_What you have to do_
Reproduce every line of the rows below precisely as it stands.

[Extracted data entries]
········

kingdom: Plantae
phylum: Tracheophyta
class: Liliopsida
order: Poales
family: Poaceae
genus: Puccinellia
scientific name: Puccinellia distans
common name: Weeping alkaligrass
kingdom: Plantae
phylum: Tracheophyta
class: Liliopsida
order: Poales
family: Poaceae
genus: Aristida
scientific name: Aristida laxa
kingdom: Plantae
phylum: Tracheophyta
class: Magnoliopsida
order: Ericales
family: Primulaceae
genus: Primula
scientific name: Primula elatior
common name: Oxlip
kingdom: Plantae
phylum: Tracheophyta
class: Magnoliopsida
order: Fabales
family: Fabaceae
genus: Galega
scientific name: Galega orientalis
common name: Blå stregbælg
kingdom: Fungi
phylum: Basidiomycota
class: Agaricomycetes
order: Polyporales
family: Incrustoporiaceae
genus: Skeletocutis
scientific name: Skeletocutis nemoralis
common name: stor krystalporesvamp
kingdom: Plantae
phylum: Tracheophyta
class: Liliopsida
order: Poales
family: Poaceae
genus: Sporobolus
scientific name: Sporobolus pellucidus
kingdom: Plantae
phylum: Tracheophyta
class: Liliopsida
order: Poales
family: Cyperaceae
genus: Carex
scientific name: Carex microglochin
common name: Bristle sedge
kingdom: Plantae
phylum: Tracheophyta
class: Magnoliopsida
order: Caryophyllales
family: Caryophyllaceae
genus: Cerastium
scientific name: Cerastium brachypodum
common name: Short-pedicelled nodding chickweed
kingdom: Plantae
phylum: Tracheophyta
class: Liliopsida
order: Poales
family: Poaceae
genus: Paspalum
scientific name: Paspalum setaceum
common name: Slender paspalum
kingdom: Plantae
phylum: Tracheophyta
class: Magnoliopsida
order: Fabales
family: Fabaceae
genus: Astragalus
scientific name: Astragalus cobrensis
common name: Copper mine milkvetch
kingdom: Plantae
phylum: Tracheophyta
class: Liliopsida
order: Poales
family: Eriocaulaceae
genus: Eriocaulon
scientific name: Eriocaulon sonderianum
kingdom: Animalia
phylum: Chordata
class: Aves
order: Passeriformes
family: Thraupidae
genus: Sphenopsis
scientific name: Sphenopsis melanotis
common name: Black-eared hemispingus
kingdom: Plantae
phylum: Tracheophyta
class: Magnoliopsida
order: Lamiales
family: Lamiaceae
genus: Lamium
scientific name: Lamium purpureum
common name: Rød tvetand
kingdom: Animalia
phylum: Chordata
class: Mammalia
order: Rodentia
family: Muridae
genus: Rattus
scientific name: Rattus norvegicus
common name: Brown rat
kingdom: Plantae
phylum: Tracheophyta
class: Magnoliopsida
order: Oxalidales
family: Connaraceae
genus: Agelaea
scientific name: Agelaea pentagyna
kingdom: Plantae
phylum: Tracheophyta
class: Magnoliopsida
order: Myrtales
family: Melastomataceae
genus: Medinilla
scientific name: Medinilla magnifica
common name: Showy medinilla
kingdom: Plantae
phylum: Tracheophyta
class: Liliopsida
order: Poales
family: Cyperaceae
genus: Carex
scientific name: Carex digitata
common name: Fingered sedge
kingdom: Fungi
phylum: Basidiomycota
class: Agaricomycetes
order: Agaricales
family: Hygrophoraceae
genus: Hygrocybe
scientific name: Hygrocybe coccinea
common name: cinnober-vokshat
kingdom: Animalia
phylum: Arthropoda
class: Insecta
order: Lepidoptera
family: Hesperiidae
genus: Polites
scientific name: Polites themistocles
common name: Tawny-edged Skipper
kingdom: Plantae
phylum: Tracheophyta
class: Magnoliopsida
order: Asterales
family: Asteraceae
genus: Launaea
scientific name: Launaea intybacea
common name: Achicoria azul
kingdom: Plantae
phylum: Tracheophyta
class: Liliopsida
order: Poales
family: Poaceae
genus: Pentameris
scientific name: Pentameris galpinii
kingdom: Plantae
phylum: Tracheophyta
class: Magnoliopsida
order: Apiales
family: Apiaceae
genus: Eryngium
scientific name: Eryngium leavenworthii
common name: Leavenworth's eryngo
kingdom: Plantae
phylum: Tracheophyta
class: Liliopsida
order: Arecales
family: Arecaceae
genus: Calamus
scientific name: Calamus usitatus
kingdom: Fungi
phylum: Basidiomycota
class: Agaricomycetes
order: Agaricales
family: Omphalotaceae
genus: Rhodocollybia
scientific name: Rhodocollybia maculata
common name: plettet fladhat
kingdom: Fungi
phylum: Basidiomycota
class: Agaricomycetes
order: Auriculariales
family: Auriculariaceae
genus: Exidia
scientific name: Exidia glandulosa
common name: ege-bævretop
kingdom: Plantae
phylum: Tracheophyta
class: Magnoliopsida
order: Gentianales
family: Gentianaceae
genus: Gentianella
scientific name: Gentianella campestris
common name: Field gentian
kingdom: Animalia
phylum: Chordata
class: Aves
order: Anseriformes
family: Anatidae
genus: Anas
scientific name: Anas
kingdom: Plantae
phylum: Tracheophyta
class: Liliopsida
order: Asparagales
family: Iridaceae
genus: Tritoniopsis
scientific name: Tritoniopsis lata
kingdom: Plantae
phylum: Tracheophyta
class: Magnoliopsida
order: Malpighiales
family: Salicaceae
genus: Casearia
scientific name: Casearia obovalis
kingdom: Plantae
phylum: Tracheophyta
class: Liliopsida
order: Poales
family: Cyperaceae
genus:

········

_Solution to this exercise_
kingdom: Plantae
phylum: Tracheophyta
class: Liliopsida
order: Poales
family: Poaceae
genus: Puccinellia
scientific name: Puccinellia distans
common name: Weeping alkaligrass
kingdom: Plantae
phylum: Tracheophyta
class: Liliopsida
order: Poales
family: Poaceae
genus: Aristida
scientific name: Aristida laxa
kingdom: Plantae
phylum: Tracheophyta
class: Magnoliopsida
order: Ericales
family: Primulaceae
genus: Primula
scientific name: Primula elatior
common name: Oxlip
kingdom: Plantae
phylum: Tracheophyta
class: Magnoliopsida
order: Fabales
family: Fabaceae
genus: Galega
scientific name: Galega orientalis
common name: Blå stregbælg
kingdom: Fungi
phylum: Basidiomycota
class: Agaricomycetes
order: Polyporales
family: Incrustoporiaceae
genus: Skeletocutis
scientific name: Skeletocutis nemoralis
common name: stor krystalporesvamp
kingdom: Plantae
phylum: Tracheophyta
class: Liliopsida
order: Poales
family: Poaceae
genus: Sporobolus
scientific name: Sporobolus pellucidus
kingdom: Plantae
phylum: Tracheophyta
class: Liliopsida
order: Poales
family: Cyperaceae
genus: Carex
scientific name: Carex microglochin
common name: Bristle sedge
kingdom: Plantae
phylum: Tracheophyta
class: Magnoliopsida
order: Caryophyllales
family: Caryophyllaceae
genus: Cerastium
scientific name: Cerastium brachypodum
common name: Short-pedicelled nodding chickweed
kingdom: Plantae
phylum: Tracheophyta
class: Liliopsida
order: Poales
family: Poaceae
genus: Paspalum
scientific name: Paspalum setaceum
common name: Slender paspalum
kingdom: Plantae
phylum: Tracheophyta
class: Magnoliopsida
order: Fabales
family: Fabaceae
genus: Astragalus
scientific name: Astragalus cobrensis
common name: Copper mine milkvetch
kingdom: Plantae
phylum: Tracheophyta
class: Liliopsida
order: Poales
family: Eriocaulaceae
genus: Eriocaulon
scientific name: Eriocaulon sonderianum
kingdom: Animalia
phylum: Chordata
class: Aves
order: Passeriformes
family: Thraupidae
genus: Sphenopsis
scientific name: Sphenopsis melanotis
common name: Black-eared hemispingus
kingdom: Plantae
phylum: Tracheophyta
class: Magnoliopsida
order: Lamiales
family: Lamiaceae
genus: Lamium
scientific name: Lamium purpureum
common name: Rød tvetand
kingdom: Animalia
phylum: Chordata
class: Mammalia
order: Rodentia
family: Muridae
genus: Rattus
scientific name: Rattus norvegicus
common name: Brown rat
kingdom: Plantae
phylum: Tracheophyta
class: Magnoliopsida
order: Oxalidales
family: Connaraceae
genus: Agelaea
scientific name: Agelaea pentagyna
kingdom: Plantae
phylum: Tracheophyta
class: Magnoliopsida
order: Myrtales
family: Melastomataceae
genus: Medinilla
scientific name: Medinilla magnifica
common name: Showy medinilla
kingdom: Plantae
phylum: Tracheophyta
class: Liliopsida
order: Poales
family: Cyperaceae
genus: Carex
scientific name: Carex digitata
common name: Fingered sedge
kingdom: Fungi
phylum: Basidiomycota
class: Agaricomycetes
order: Agaricales
family: Hygrophoraceae
genus: Hygrocybe
scientific name: Hygrocybe coccinea
common name: cinnober-vokshat
kingdom: Animalia
phylum: Arthropoda
class: Insecta
order: Lepidoptera
family: Hesperiidae
genus: Polites
scientific name: Polites themistocles
common name: Tawny-edged Skipper
kingdom: Plantae
phylum: Tracheophyta
class: Magnoliopsida
order: Asterales
family: Asteraceae
genus: Launaea
scientific name: Launaea intybacea
common name: Achicoria azul
kingdom: Plantae
phylum: Tracheophyta
class: Liliopsida
order: Poales
family: Poaceae
genus: Pentameris
scientific name: Pentameris galpinii
kingdom: Plantae
phylum: Tracheophyta
class: Magnoliopsida
order: Apiales
family: Apiaceae
genus: Eryngium
scientific name: Eryngium leavenworthii
common name: Leavenworth's eryngo
kingdom: Plantae
phylum: Tracheophyta
class: Liliopsida
order: Arecales
family: Arecaceae
genus: Calamus
scientific name: Calamus usitatus
kingdom: Fungi
phylum: Basidiomycota
class: Agaricomycetes
order: Agaricales
family: Omphalotaceae
genus: Rhodocollybia
scientific name: Rhodocollybia maculata
common name: plettet fladhat
kingdom: Fungi
phylum: Basidiomycota
class: Agaricomycetes
order: Auriculariales
family: Auriculariaceae
genus: Exidia
scientific name: Exidia glandulosa
common name: ege-bævretop
kingdom: Plantae
phylum: Tracheophyta
class: Magnoliopsida
order: Gentianales
family: Gentianaceae
genus: Gentianella
scientific name: Gentianella campestris
common name: Field gentian
kingdom: Animalia
phylum: Chordata
class: Aves
order: Anseriformes
family: Anatidae
genus: Anas
scientific name: Anas
kingdom: Plantae
phylum: Tracheophyta
class: Liliopsida
order: Asparagales
family: Iridaceae
genus: Tritoniopsis
scientific name: Tritoniopsis lata
kingdom: Plantae
phylum: Tracheophyta
class: Magnoliopsida
order: Malpighiales
family: Salicaceae
genus: Casearia
scientific name: Casearia obovalis
kingdom: Plantae
phylum: Tracheophyta
class: Liliopsida
order: Poales
family: Cyperaceae
genus:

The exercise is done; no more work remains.